The 53rd National Conference of the African National Congress (ANC) was held in Mangaung, Free State in December 2012. It re-elected Jacob Zuma and supporters to the party's top leadership and National Executive Committee (NEC), substantially defeating an opposing group that had coalesced around challenger Kgalema Motlanthe.
The conference is a precursor to the general election of 2014, in which the re-elected leader of the ANC, the current majority party in the national parliament, is highly likely to remain the President of South Africa. It was also only the second leadership contest between two candidates at the national level since the 52nd National Conference of the African National Congress, when Zuma deposed then president Thabo Mbeki, and the 38th National Conference of the African National Congress in 1949, a watershed moment in the party's history when the moderate leadership was displaced by such figures as Nelson Mandela, Oliver Tambo and Walter Sisulu.
The buildup to the 53rd conference saw rivalry for the presidency of the ANC between Jacob Zuma and Kgalema Motlanthe.

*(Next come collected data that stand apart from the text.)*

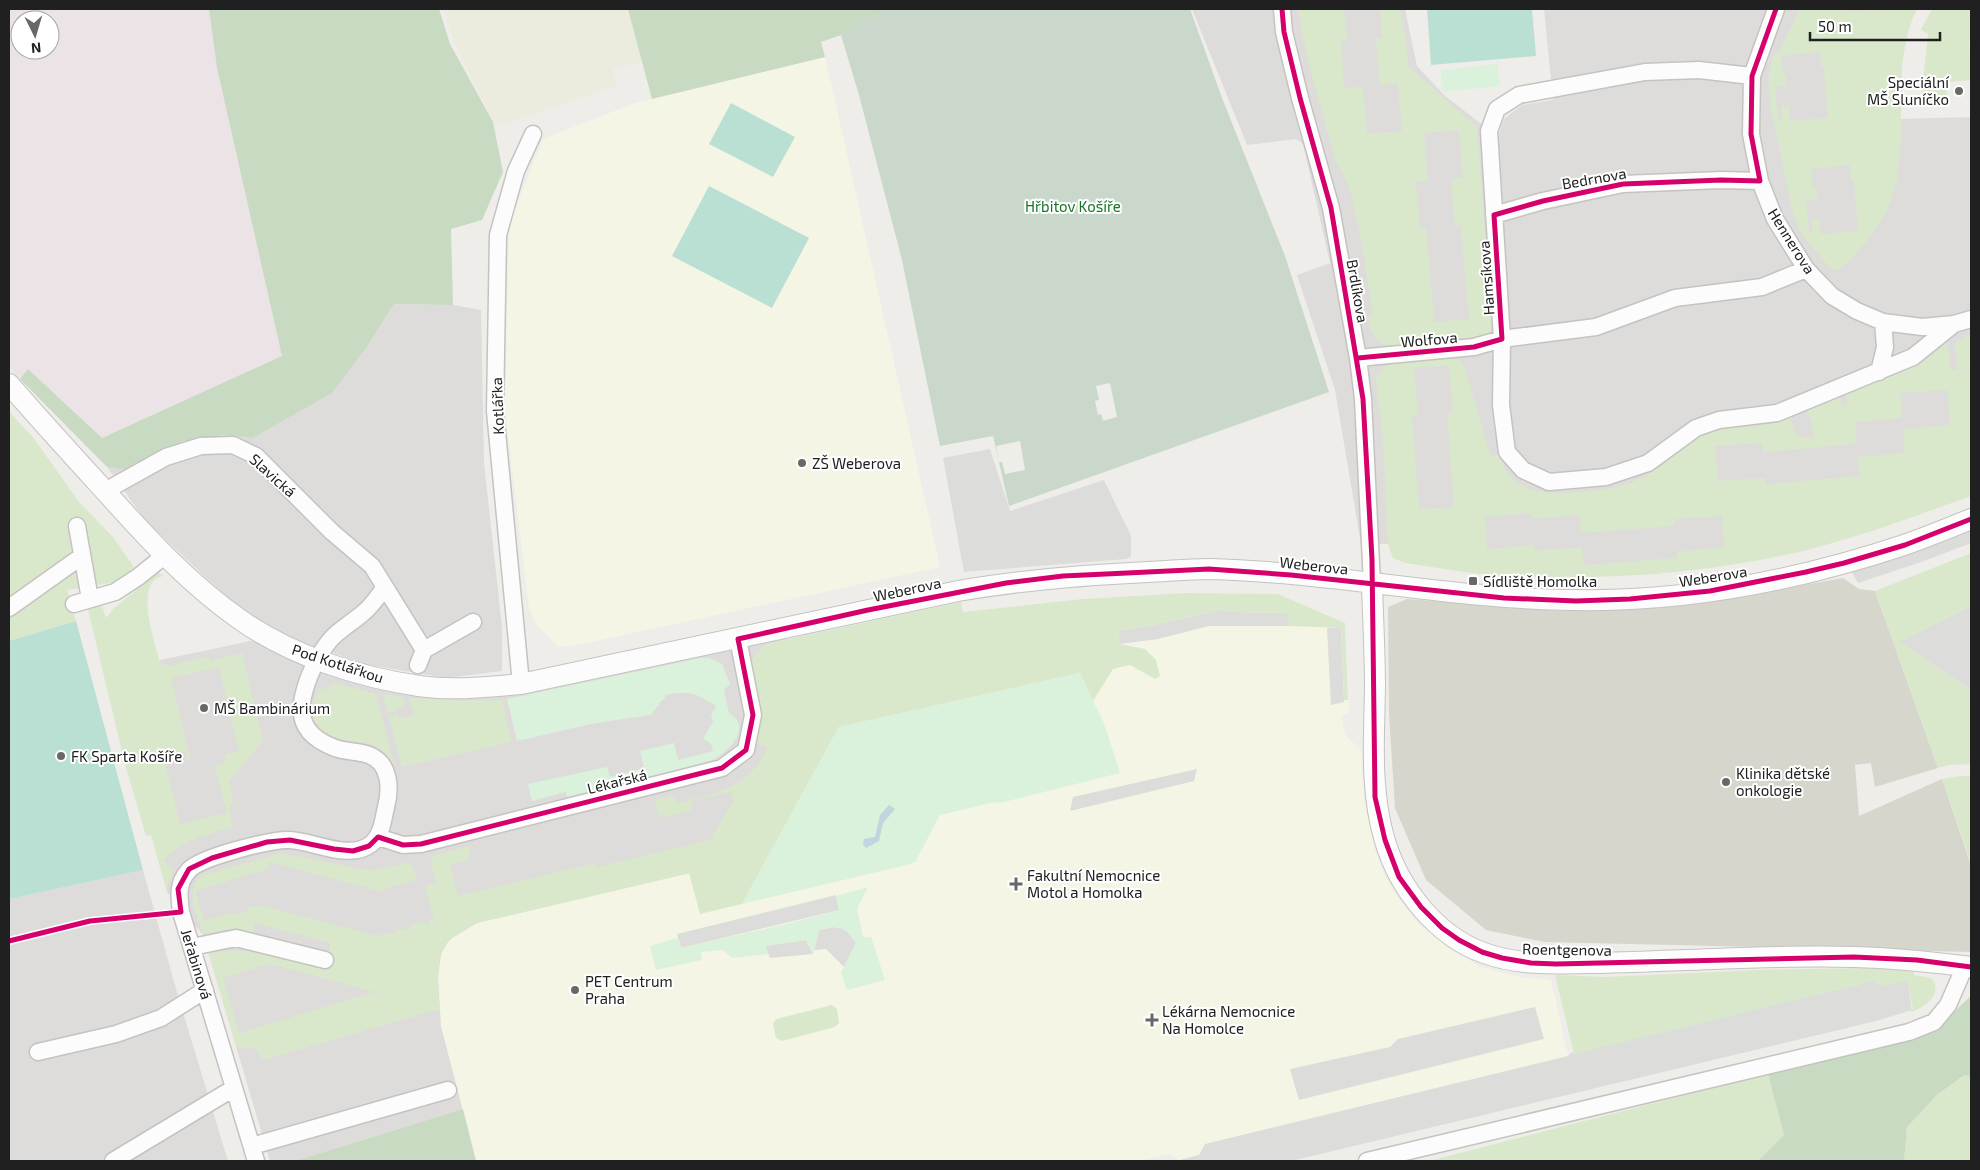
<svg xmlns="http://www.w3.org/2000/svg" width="1980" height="1170" font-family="'Exo 2',sans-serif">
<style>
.residential{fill:#dddcda}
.industrial{fill:#ebe3e6;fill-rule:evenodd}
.education{fill:#f5f5e6}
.religious{fill:#dcdcda}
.construction{fill:#d6d6cc}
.farmland{fill:#ebecde}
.grass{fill:#d9e8cb;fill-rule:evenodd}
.forest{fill:#c8dac1}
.cemetery{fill:#c9d8ca;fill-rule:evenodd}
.park{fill:#daf1dc}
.pitch{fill:#b9e0d3}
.water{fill:#c0d5de}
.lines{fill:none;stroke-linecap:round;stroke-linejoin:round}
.minor-casing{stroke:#c4c3c1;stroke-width:19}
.tertiary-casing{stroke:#c4c3c1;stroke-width:22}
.minor{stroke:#fcfcfc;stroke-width:16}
.tertiary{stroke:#fcfcfc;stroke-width:20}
.cycleway-casing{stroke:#fff;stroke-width:8}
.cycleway{stroke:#d6006c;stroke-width:5}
.poi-dot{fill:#686866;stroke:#fff;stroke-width:2}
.labels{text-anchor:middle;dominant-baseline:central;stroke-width:4;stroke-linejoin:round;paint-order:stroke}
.poi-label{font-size:15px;fill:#202020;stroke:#fff;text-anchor:start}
.street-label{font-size:15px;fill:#202020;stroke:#fff}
.park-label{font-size:15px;fill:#177527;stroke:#fff}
</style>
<rect width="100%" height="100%" fill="#eeede9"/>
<path class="residential" d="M1192,9H1405L1417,66L1444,95L1498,137L1504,119L1522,105L1553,100L1544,9H1917L1909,25L1902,63L1900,119L1971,117V360L1969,362L1971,370V496L1872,531L1799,552L1715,567L1654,574L1607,576L1490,575L1406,563L1393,558L1388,544H1361L1335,390L1297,275L1330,263L1303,144L1296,139L1247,145Z
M394,304L453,305L481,310L484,463L502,627V671L446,678L364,664L293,639L243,611L202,574L145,520L107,467L125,470L183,441L224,435L252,438L368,345Z
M787,635V650L777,755L707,869L441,1026L463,1109L295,1161H270L203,935L167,892L109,671L255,640L453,697Z
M143,870L178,996L228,1161H9V899Z"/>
<path class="industrial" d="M9,9H209L217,68L282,356L102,438L28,369L20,379L9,367ZM20,20H50V50H20Z"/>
<path class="education" d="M825,57L940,567L572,646H558L536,624L529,608L505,409L509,233L514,211L543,139L635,103Z
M1186,593L1278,594L1345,623L1349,713L1342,715L1343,727L1345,735L1361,750L1364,801L1375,850L1384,874L1395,894L1416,921L1448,948L1479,966L1491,970L1520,977L1551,980L1568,1056L1206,1144L1199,1155L1180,1160L1169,1154L1139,1161H476L441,1026L438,977L441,954L449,940L477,923L707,869L777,755L963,612L1082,599Z"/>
<path class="religious" d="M1211,9H1262L1299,123L1253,139Z
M990,449L1010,511L1104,480L1131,536V557L1126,559L964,572L943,458Z
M1971,530V543L1924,561L1858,583L1851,571Z
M1971,606V690L1899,642Z
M1220,610L1238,612L1288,613V626H1209L1158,639L1120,644L1118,631L1153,625Z
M1327,628H1341L1344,702L1331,705Z
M1197,769L1194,781L1070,811L1073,797Z
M836,895L839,910L681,948L677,934Z
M834,927L846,929L856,943L844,967L826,949L814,950L819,930Z
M806,940L813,954L770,958L765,946Z
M1907,980L1912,1010L1876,1021L1291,1161H1176L1199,1155L1205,1144L1568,1056L1571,1053L1874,981L1881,986Z
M1535,1007L1544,1039L1299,1100L1290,1069L1390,1047L1398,1039Z"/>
<path class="construction" d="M1843,578L1859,589L1875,591L1938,768L1875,787L1871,763L1855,765L1859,816L1942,779L1971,865V952L1544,942L1486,930L1426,880L1395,808L1389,714L1388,607L1407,599L1561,611L1663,606L1735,597Z"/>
<path class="farmland" d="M444,9H628L643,62L613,68L617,86L496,127L454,41Z"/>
<path class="grass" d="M1299,9H1344L1347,40L1341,41L1344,88L1363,87L1367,134L1402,131L1398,84L1380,85L1376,38L1382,37L1380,9H1400L1405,33L1408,66L1477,127L1492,322L1490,331L1484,339L1394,348C1378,343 1370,335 1368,318L1373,317L1363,249L1349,185L1336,162L1310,67L1299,18ZM1459,130L1463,177L1451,179L1455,226H1461L1469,319L1434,322L1426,228H1420L1416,182L1428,181L1424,133Z
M1800,9H1848V11L1917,9C1887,68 1913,139 1891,201C1885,216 1876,228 1867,240C1857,253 1849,265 1834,271C1817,253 1802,238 1793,214L1772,113L1768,80L1773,55L1780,51ZM1820,52L1821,68H1824L1828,118L1790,121L1789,106H1781L1782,119L1778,120L1774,74L1776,87L1787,86L1786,74H1783L1781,56ZM1850,165L1851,181H1854L1858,231L1821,234L1819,219H1812L1813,232L1809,233L1805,187L1807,200L1818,199L1817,188L1813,187L1812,169Z
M1932,9H1971V41H1969L1971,80L1946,82L1947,100L1927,102L1921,100L1928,34L1921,30Z
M1971,333V360L1969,362L1971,370V496C1914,516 1857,538 1798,552C1698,575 1594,581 1492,575C1464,573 1434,567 1406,563L1393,558L1388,544L1383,439L1376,378C1380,372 1384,367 1391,364C1404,358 1446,355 1460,361L1466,371L1490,455L1499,454C1511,494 1543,495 1579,492C1598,491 1617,489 1635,481C1662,470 1681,444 1708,432C1721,426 1749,428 1765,425C1773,423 1782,420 1790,417L1797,437L1813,438L1812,421L1807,411L1840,397L1842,407L1847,403L1846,395L1877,381L1885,376L1902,371L1948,343L1950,370H1957L1955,343ZM1449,365L1453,412L1447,413L1454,507L1419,509L1412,416L1418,415L1414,368ZM1947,390L1950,425L1903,429L1905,453L1858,457L1859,476L1814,480L1812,477V480L1766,484L1765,478L1718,481L1715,446L1762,443L1763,452L1857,444L1855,422L1902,418L1900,393ZM1531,513L1532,519L1579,515L1581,533L1675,526V519L1722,516L1724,547L1677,552V558L1584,565L1582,547L1535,551L1534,545L1487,549L1485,517Z
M9,411L35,440L79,502L113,537L134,567L118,582L67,590L76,621L9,641Z
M1971,553V606L1900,642L1971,690V764L1949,765L1938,768L1875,591Z
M158,572L163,576C133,581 155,644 160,662L168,666L209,656L210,661L242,653L263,741L229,781L233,801L229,809L233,827C207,835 182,840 163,861L174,869L168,884L167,892L151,835L146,836L124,760L84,593L99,595L106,618L113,609ZM219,667L239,751L225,754L226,759L223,764L215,766L227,813L180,824L166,767L168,764L157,758L163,747L173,754L186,751L188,762L191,761L171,678Z
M1186,593L1278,594L1345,623L1348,700H1344L1341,628L1288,626L1287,613L1238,612L1220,610L1153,625L1118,631L1120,644L1145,649L1156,660L1160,676L1155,679L1130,665L1113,669L1093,701L1080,673L839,727L742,904L700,914L689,873L477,923C468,928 457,933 450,940C434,954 438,990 440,1009L263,1060L255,1048H237L208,951H256L324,969L331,943L255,923L252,935L227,929L203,934C197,915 184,892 201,876L281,853L371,871L410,862L418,879L384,889L383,892L270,862L268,869L195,891L204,921L234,912L235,915L248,911V908L259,905L378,936L390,932V935L394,934V931L405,928L406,930L410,929L409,926L425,922L426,924L430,923L429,920L434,919L425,886L436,883L432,866V856L468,847L471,855L468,856L469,860L450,864L458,896L596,863L597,867L713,839L712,833L715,832L731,805L734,804L731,792L691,801L693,810L662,818L661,814L658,815L655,800L672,796L678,803C717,793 750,788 768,747L756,743L760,724V711L751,665L753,657L765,644L961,602L963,612L1082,599ZM269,964L375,992L239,1033L223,978Z
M335,683L376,694L394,765C389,757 384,750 375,746C364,740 348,742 336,738C311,730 308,709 320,688L325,690Z
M383,694L403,697L405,706L396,708L397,711L388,713Z
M408,698L460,701L502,700L511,742L402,767L389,717L398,715L399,719L415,715Z
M1960,776H1971V863L1942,779Z
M1870,968L1914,970V975L1931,978C1945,993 1924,1008 1911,1012L1910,1010L1913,1009L1907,981L1881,986L1874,981L1574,1054L1555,975L1606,977L1756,970Z
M832,1005L837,1009L839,1023L835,1027L782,1041L776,1038L773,1024L776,1019Z
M1768,1074L1784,1135L1758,1161H1429Z
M1966,1075L1971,1077V1161H1904L1907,1127L1938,1094Z"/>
<path class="forest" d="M209,9H439L450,44L493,122L503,172L482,220L451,229L453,305L394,304L368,345L332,393L252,438L224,435L183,441L125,470L107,467L20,379L28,369L102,438L282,356L217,68Z
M628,9H887L841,35L821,42L825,57L652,99Z
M1971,996V1077L1965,1075L1938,1094L1907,1127L1904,1161H1758L1784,1135L1768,1074L1904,1042L1932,1032L1944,1023L1957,1009Z
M463,1109L476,1161H295Z"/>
<path class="cemetery" d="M887,9H1190L1222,98L1285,256L1329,392L1009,506L993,436L940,446L902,260L859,95L841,35ZM1110,383L1117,417L1103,421L1101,414L1098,415L1095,401L1099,400L1096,386ZM1020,441L1025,470L1005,474L1002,462H999L996,446Z"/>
<path class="park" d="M1497,64L1500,86L1443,92L1441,70Z
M701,658H709L722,664L730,684L724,690L729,713C754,728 728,752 711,761L567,797L566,792L532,801L528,784L607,767L610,777L644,768L640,751L674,743L678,760L713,751L711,744L703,738L713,722L711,715L716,706C695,693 691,690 666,695L664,700H662L651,715L596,723L517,741L507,699Z
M1080,673L1105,726L1120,773L1000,803L995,802L940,815L915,862L907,865L742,904L839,727Z
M868,887L857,909L863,937H871L885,980L847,990L841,973L856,943C844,926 839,925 819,930L813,954L806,940L766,946L768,954L732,958L723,950L701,952L702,960L656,970L650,946L677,938L681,948L782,925L839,910L836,896Z"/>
<path class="pitch" d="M1427,9H1532L1536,56L1431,65Z
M731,103L795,137L773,177L709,144Z
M709,186L809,238L772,308L672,256Z
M76,621L143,870L9,899V641Z"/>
<path class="water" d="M889,805L895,809L883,823L879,841L866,848L863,844L864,839L875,837L880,815Z"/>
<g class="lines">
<defs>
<path id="minor" d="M1282,9L1284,32L1300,98L1331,208L1358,358L1363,399L1372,584
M1776,9L1752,76L1751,134L1760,181L1775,219L1806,269L1832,296L1857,311L1883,322L1922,327L1954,324L1971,319
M1752,76L1699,70L1645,72L1519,95L1497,109L1489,131L1502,339L1501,405L1507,452L1523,470L1549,482L1606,477L1648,463L1696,428L1719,420L1777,413L1913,357L1954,324
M1494,215L1543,201L1623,184L1721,180L1760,181
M1358,358L1474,347L1502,339L1596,327L1675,298L1762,287L1806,269
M1879,372L1885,347L1883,322
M105,491L166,457L201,446L233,445L256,456L332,532L372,566L385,587C378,596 372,606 363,613C353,622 340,629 331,639C318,654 307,678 303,697C297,724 311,739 335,748C346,752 358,751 369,755C390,763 391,788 386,807C383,820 382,835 371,844C350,861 313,841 290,840C272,839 201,857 189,870C177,883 179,896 181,912L256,1161
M77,526L90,599
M385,587L424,650L418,665
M74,604L115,592L138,577L164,556
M9,608L82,556
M424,650L473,622
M521,684L495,411L498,235L516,171L533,134
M378,837L403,845L421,844L722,768L746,750L753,715L738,639
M192,947L236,938L325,960
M38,1052L116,1034L161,1018L205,990
M252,1146L448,1090
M113,1161L234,1088
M1367,1161L1909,1032L1934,1022L1948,1005L1965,966"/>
<path id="tertiary" d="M9,384C40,420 73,456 105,491C147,538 190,585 242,621C293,656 358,677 419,686C452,691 487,687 521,684L958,591C1021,580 1084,575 1148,572C1169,571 1189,569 1210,569C1332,572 1452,599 1575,600C1685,602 1799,580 1904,545C1927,537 1949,528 1971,519
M1372,584C1373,619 1375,654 1375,688C1374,739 1370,792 1385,841C1399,888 1436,936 1484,953C1517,965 1552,964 1587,963C1620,963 1653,961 1686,960C1742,958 1798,955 1854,957C1893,958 1932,962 1971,967"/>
</defs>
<use href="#minor" class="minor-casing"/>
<use href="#tertiary" class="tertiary-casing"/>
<use href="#minor" class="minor"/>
<use href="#tertiary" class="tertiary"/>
<defs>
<path id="cycleway" d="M1282,9L1284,32L1300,98L1331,208L1363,399L1372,559L1375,797L1385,840L1399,877L1421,907L1442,928L1459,940L1482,952L1502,958L1531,963L1556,964L1854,957L1917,960L1971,967
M1358,358L1474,347L1502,339L1494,215L1543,201L1623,184L1721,180L1760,181L1751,134L1752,76L1776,9
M9,941L90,921L181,912L178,889L189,869L212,858L267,842L290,840L334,849L353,851L369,846L378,837L403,845L421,844L722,768L746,750L753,715L738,639L868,610L1006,583L1063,576L1127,573L1209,569L1291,575L1504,598L1576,601L1630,599L1710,591L1806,572L1844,563L1905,545L1971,519"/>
</defs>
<use href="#cycleway" class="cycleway-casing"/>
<use href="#cycleway" class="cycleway"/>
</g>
<g class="poi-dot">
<circle cx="1959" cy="91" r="5"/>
<circle cx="802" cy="463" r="5"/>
<rect x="1468" y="576" width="10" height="10" rx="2.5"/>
<circle cx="204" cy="708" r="5"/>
<circle cx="61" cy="756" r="5"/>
<circle cx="1726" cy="782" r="5"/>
<path d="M1013.5 876.5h5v5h5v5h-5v5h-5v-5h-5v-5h5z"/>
<circle cx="575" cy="990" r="5"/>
<path d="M1149.5 1012.5h5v5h5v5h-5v5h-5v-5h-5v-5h5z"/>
</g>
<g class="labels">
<g class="poi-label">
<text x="1949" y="82" text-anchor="end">Speciální<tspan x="1949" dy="17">MŠ Sluníčko</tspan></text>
<text x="812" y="463">ZŠ Weberova</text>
<text x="1483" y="581">Sídliště Homolka</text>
<text x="214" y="708">MŠ Bambinárium</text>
<text x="71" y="756">FK Sparta Košíře</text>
<text x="1736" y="773">Klinika dětské<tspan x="1736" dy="17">onkologie</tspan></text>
<text x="1027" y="875">Fakultní Nemocnice<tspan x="1027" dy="17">Motol a Homolka</tspan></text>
<text x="585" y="981">PET Centrum<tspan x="585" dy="17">Praha</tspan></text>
<text x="1162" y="1011">Lékárna Nemocnice<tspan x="1162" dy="17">Na Homolce</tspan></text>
</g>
<g class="street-label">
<text transform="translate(1594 178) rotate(-10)">Bedrnova</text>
<text transform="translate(1792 241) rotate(58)">Hennerova</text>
<text transform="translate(1486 278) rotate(-94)">Hamsíkova</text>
<text transform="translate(1358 291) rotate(80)">Brdlíkova</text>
<text transform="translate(1429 339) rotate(-5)">Wolfova</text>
<text transform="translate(497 406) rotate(-92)">Kotlářka</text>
<text transform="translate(273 475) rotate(42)">Slavická</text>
<text transform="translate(1314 565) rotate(6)">Weberova</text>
<text transform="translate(1713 576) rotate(-9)">Weberova</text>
<text transform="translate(907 589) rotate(-12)">Weberova</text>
<text transform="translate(338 663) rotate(18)">Pod Kotlářkou</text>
<text transform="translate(617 781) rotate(-14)">Lékařská</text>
<text transform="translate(1567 949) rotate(1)">Roentgenova</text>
<text transform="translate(197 964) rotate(73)">Jeřabinová</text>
</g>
<g class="park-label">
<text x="1073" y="206">Hřbitov Košíře</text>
</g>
</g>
<rect width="1980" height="1170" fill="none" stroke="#202020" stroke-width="20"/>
<g transform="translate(35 35) rotate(175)"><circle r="24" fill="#ffffff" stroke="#a6a6a6"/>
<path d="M0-4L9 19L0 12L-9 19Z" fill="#686866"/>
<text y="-8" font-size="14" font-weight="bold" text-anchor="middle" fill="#202020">N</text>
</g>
<path d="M1810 32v8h130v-8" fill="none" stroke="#202020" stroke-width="2.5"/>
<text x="1818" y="32" font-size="15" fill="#202020" stroke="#ffffff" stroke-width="4" paint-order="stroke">50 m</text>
</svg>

The 53rd conference re-elected Jacob Zuma as the president of the ANC. All of the top six NEC positions (President, Deputy President, Secretary-General, Deputy Secretary-General, National Chairperson and Treasurer-General) went to Zuma supporters, representing a comprehensive defeat for the forces backing Motlanthe. A consistently large margin of around 75% in the votes for all these positions indicated that Zuma and Motlanthe supporters had voted as a block on all the senior positions.
The newly elected National Executive Committee was also dominated by Zuma supporters. The conference also agreed to retain the size of the NEC at 86, defeating a proposal to reduce it back to 66, the level prior to 2007.